Adam’s breathing deepened, evened. Had he fallen asleep? She was afraid to say I love you again and afraid not to. What was more likely to disturb him? She gently lifted her head. His hands had relaxed, palms resting down on his stomach, the fingers surrounding the brooch, but no longer touching it. It was there for the plucking. Should she go for it now? Move too soon, she might wake him up; wait too long, and he could rouse on his own, feeling better, the chance lost.
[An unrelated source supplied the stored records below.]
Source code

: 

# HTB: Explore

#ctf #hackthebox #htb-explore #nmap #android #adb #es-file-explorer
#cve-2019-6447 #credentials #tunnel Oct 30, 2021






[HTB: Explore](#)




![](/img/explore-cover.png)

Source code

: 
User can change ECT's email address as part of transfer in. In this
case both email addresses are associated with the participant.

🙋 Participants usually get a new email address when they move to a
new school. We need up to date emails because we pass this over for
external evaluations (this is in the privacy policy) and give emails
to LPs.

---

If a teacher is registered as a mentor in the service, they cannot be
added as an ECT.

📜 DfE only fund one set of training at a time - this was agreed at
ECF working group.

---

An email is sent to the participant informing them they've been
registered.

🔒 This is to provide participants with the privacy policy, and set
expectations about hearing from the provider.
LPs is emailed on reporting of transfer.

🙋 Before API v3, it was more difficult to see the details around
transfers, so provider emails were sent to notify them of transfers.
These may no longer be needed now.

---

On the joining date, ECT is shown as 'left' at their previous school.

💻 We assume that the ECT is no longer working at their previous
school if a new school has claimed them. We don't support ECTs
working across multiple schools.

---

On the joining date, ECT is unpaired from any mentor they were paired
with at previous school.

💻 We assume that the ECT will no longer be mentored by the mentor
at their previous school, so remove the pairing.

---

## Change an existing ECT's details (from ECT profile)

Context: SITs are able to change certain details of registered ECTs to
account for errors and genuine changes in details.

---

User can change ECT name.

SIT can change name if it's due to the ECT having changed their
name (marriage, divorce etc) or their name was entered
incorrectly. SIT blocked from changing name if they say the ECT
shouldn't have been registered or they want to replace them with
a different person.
She would wait until she was ready to run out of the room before going for the brooch. The last thing she wanted was to be caught with it in her hand and face that violence in his eyes again, especially when he was so drunk. Careful not to disturb the mattress, she held her breath and curled up to a sitting position. Then, feet on the ground, she leaned forward inch by inch, imperceptibly rising off the bed. Once again, she was a performer without an audience. Controlling her body like a dancer.
She stood over Adam, lying so peacefully. She had a flash of how he would feel tomorrow morning when he woke up. She pushed the thought from her mind. She had to concentrate. She bent forward and prepared her fingers around the brooch.
One . . . two . . . three.
She closed her fingers on it. The plan had been to gently lift the brooch from his stomach, but her hand trembled too much. She jerked her hand up, and held the brooch an inch above his body, waiting, watching his face.